Daniel's bloody face is changing his look from "soft" to "Thug Life"

Dec 20 2017, 3:32 am

The point of this article is not to convince you Daniel and Henrik Sedin are tough. If you’re a Canucks fan, you accepted that fact long ago. If not, your perception is changing.

Perception is what it’s all about when talking about a player you don’t watch every night, and images stick with you over the years.

When you think of Steve Nash, the way he played against the Lakers with a broken, bloody nose comes to mind. With Duncan Keith, it’s lifting the Stanley Cup with his entire front row of teeth missing.

Unfortunately for the Sedins, the memory that stuck with hockey fans outside Vancouver was from their 2011 trip to the Finals when Brad Marchand punched Daniel repeatedly in the face and Daniel did nothing to respond.

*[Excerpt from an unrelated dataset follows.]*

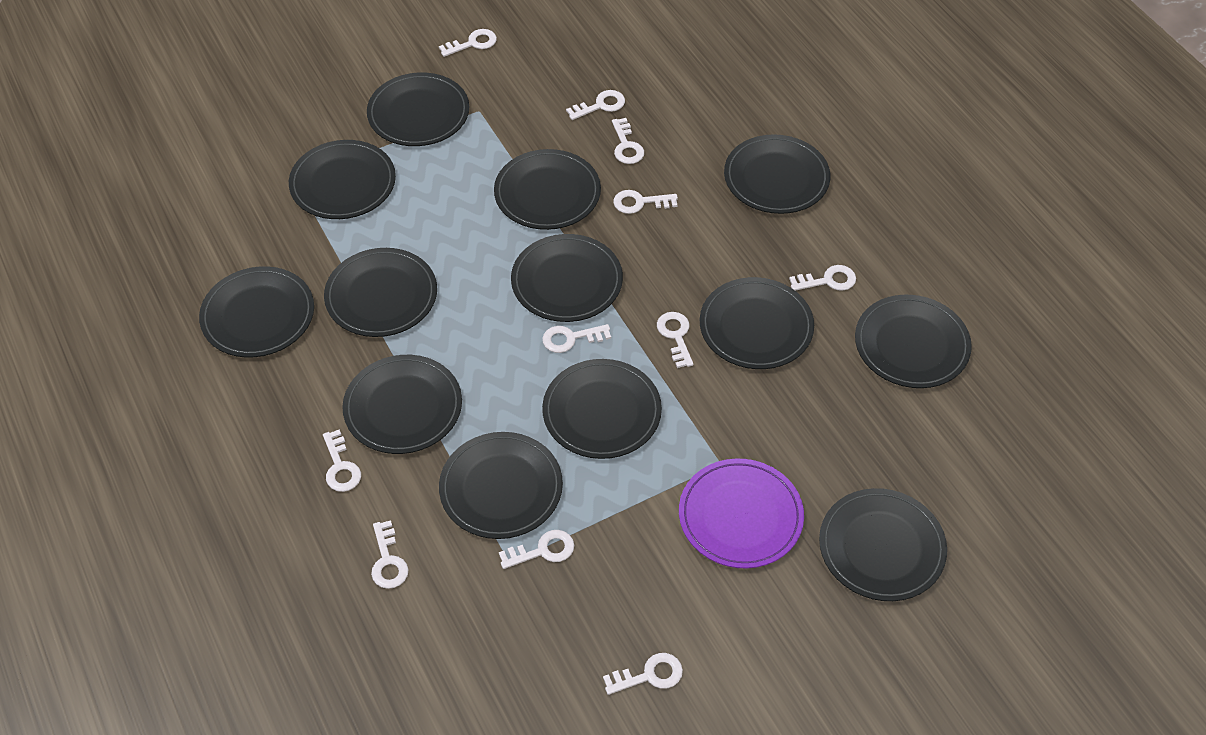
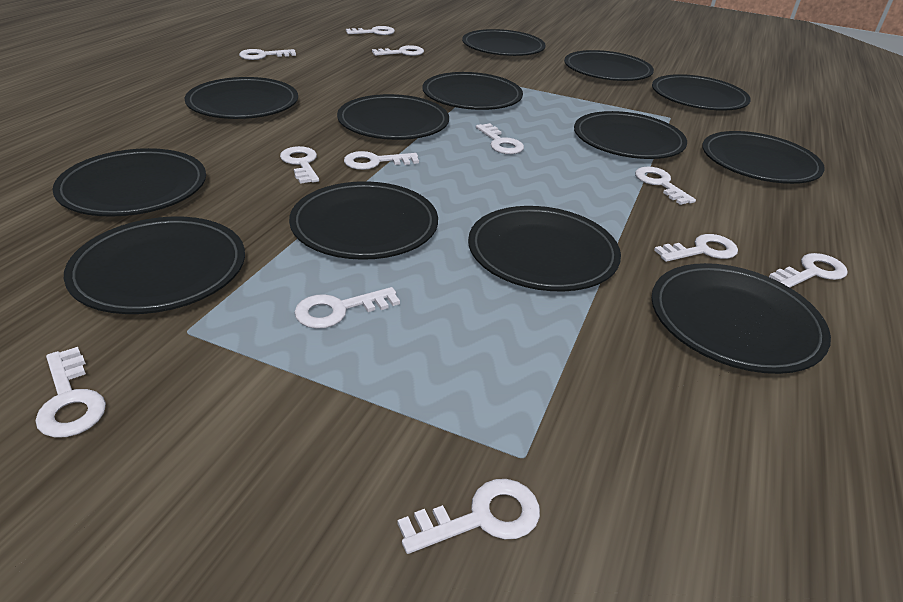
purple plate: 1 -> 0
white key: 11 -> 12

Canucks fans knew the team’s mantra from the top down was to turn the other cheek, take the power play and hurt your opponent on the score board. It was respectable in Vancouver.

In other markets, it resonated like Gordon Bombay telling his team to take the dive.

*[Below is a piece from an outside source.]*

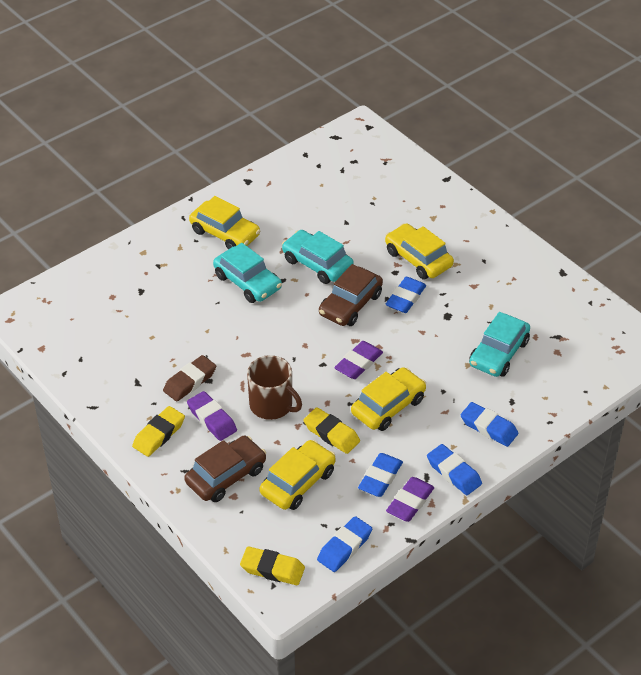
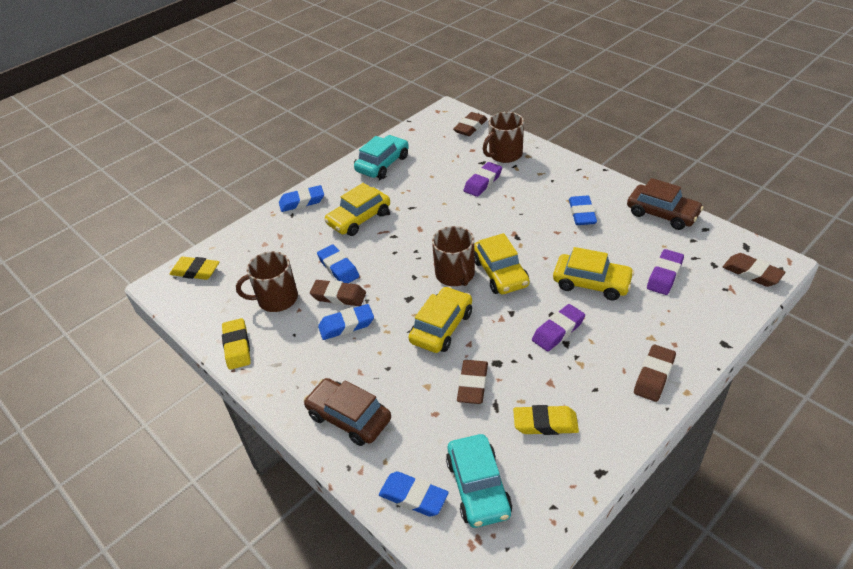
brown eraser: 1 -> 5
brown mug: 1 -> 3
turquoise car: 3 -> 2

Since the departure of Mike Gillis and Alain Vigneault, the Sedins’ responses have changed. They’re more likely to stand their ground or push back, and while Vancouver’s noticed it, others hadn’t yet replaced that shot of Daniel being sandbagged by Marchand.

That Hank has been playing through serious pain for weeks, at times not even able to sit on the bench, while only missing a handful of shifts was not enough. The image, after all, is a guy standing – nothing memorable about that.

Which is why it’s as awesome as it is gruesome that Daniel got smacked in the face by a puck during Monday’s game against Arizona.

The image of him sitting on the bench looking like a deranged vampire who’d just chomped into some poor human’s flesh was as memorable as it was disgusting.

Though for him, it was hardly worth mentioning.

“For me that’s not a big deal,” Daniel said to TSN 1040 radio Wednesday. “It’s teeth right? It’s not going to stop you from playing. I had a few stitches and came back. We saw Jannik Hansen two nights before did the same thing.”

Considering he had three fake teeth and one real tooth knocked out of his mouth requiring stitches in the “double digits,” he surely downplayed the pain.

Daniel addressed the public perception of him and his brother.

“I’m a little tired of (being called) ‘the soft Sedins’ but we’ve been hearing that throughout the years, so it doesn’t surprise me,” he said.

Does he think the reputation will ever go away?

“No, I don’t think so. It started with all “the Sisters” talk and all that, and since then fans pick up on that and media too. That’s probably going to (stay) with us.”

He may be wrong there. Because of that bloody face, some respected hockey people noticed what went on during Mondays game.

Make no mistake: Friedman’s opinions have influence over hockey fans, at least in Canada. With the bloody-face image fresh in fans minds, and seeing him near the top of the scoring race at 35, you have to think they might look at him with added respect as he plays at this year’s All Star Game.

Daniel spoke about the new 3-on-3 format calling out All Star Games of the past.

“It’s going to be different for sure,” he said. “I think they had to change things up. The last few years it hasn’t been fun to watch as a player and as a fan too it hasn’t been good enough, so it’s good that they tried something new and we’ll see how that goes.”

He had more to say on the players selected for the game, too.

“I understand why they want players from each team but for me I liked it better back in the day when they picked the best players, it didn’t matter whether one team had 10 players or 0 players. It should be the best.”

See that change? Daniel’s speaking his mind off the ice and standing his ground on it.

If he and Hank keep this up, by the end of their careers “the Sedin Sisters” may only be remembered as an unfit nickname for two fierce players.